*To do*: Reproduce word for word the stretch of the data from its beginning through the line containing "shorter shelf life than those with added", including that line, and nothing beyond it.

Items stored from a collection:

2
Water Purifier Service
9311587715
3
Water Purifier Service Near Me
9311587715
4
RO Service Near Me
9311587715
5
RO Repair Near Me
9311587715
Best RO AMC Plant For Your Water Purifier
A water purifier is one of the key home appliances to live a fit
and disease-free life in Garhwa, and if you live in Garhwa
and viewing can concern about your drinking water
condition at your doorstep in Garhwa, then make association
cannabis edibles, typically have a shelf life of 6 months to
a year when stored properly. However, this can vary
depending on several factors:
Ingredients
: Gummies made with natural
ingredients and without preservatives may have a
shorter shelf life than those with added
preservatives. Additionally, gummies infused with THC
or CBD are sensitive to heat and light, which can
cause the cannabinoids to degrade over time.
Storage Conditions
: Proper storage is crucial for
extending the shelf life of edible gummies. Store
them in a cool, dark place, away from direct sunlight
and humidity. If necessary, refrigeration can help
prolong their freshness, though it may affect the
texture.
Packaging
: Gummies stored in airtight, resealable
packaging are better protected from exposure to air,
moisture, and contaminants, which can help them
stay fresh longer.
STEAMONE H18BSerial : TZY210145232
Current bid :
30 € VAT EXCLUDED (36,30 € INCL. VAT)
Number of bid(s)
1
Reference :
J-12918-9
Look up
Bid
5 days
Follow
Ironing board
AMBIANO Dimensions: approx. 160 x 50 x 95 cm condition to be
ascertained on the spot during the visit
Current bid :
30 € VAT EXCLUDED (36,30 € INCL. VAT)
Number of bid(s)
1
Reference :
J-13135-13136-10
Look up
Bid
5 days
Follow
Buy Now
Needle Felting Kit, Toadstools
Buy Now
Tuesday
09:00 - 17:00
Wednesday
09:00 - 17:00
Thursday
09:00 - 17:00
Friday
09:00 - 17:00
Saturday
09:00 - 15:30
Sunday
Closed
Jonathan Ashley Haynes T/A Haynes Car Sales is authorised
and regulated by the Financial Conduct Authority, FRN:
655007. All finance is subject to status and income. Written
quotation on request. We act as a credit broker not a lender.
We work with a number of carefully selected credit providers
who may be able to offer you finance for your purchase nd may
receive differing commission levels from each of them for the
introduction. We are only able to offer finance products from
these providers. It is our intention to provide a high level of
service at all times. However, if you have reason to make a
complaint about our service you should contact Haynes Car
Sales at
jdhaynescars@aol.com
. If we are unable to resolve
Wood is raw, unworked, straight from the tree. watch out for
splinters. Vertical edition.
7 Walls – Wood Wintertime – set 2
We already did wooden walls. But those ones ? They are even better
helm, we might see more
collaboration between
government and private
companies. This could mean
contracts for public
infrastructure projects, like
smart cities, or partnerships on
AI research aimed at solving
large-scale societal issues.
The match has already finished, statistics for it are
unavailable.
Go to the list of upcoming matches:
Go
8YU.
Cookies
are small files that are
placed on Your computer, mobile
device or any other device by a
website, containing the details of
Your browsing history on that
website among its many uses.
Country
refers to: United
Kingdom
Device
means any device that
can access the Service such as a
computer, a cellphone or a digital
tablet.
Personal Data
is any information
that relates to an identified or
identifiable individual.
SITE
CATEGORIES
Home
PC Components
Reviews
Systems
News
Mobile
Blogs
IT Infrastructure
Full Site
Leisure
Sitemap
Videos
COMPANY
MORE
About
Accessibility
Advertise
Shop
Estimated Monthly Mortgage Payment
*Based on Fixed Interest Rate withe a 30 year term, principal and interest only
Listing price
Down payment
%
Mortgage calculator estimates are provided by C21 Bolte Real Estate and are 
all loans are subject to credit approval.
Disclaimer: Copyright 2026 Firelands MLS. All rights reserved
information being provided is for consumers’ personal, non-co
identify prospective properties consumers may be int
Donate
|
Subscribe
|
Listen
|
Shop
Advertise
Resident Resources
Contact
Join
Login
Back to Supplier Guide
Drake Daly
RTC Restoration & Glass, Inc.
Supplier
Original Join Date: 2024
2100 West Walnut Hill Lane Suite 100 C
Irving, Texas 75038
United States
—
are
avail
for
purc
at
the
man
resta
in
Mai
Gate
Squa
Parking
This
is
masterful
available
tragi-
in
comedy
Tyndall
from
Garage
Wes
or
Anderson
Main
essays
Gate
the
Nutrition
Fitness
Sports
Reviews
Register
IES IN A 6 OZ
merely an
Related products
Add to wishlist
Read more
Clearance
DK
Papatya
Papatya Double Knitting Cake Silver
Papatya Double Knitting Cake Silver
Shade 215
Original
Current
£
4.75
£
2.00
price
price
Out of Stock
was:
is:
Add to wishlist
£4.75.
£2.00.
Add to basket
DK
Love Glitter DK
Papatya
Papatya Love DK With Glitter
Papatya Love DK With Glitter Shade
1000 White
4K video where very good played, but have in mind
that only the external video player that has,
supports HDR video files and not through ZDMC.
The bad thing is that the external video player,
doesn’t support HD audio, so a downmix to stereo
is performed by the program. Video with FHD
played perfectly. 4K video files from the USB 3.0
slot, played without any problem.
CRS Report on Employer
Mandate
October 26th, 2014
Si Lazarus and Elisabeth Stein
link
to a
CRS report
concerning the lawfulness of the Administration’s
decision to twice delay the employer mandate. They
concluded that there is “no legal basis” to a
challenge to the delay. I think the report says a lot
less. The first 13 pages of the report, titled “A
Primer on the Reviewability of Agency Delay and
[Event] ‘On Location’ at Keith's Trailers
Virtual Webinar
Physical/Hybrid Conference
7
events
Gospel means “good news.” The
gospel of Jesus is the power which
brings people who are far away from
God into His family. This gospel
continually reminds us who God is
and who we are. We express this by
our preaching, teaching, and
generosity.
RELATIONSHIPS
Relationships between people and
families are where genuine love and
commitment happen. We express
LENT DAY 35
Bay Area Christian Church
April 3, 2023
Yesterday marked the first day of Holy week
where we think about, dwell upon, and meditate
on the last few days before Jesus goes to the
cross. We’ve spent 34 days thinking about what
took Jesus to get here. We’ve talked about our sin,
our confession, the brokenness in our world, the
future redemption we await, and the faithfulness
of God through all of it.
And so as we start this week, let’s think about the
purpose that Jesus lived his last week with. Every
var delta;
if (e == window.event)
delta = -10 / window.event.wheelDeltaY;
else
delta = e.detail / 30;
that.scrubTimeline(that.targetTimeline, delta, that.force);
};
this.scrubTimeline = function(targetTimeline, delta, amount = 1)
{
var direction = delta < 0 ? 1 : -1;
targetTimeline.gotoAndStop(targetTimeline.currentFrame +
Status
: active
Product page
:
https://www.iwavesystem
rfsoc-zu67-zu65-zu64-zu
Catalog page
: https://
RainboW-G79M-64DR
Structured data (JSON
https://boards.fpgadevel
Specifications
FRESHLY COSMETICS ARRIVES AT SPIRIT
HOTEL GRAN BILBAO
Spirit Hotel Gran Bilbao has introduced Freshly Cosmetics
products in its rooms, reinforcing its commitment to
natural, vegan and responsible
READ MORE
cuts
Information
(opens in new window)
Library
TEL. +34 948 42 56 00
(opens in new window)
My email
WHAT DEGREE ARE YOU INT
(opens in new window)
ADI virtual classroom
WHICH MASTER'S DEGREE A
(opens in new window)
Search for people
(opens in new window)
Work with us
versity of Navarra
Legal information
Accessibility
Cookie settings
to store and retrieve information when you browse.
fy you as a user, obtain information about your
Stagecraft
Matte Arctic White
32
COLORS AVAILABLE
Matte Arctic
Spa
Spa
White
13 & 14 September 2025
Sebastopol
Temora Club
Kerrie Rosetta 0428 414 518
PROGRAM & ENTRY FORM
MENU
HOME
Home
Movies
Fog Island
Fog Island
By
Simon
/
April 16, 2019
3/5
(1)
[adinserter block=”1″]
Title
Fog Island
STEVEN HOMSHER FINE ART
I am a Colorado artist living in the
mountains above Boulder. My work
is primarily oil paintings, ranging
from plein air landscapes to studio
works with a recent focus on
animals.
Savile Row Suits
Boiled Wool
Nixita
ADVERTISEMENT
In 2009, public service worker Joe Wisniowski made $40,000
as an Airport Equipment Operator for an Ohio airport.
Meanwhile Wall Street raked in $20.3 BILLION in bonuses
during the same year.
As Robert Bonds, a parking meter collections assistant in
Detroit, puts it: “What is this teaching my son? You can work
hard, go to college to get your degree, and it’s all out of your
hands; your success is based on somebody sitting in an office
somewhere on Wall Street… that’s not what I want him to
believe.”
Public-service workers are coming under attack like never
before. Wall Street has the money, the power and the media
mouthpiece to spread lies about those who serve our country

*Output*:
2
Water Purifier Service
9311587715
3
Water Purifier Service Near Me
9311587715
4
RO Service Near Me
9311587715
5
RO Repair Near Me
9311587715
Best RO AMC Plant For Your Water Purifier
A water purifier is one of the key home appliances to live a fit
and disease-free life in Garhwa, and if you live in Garhwa
and viewing can concern about your drinking water
condition at your doorstep in Garhwa, then make association
cannabis edibles, typically have a shelf life of 6 months to
a year when stored properly. However, this can vary
depending on several factors:
Ingredients
: Gummies made with natural
ingredients and without preservatives may have a
shorter shelf life than those with added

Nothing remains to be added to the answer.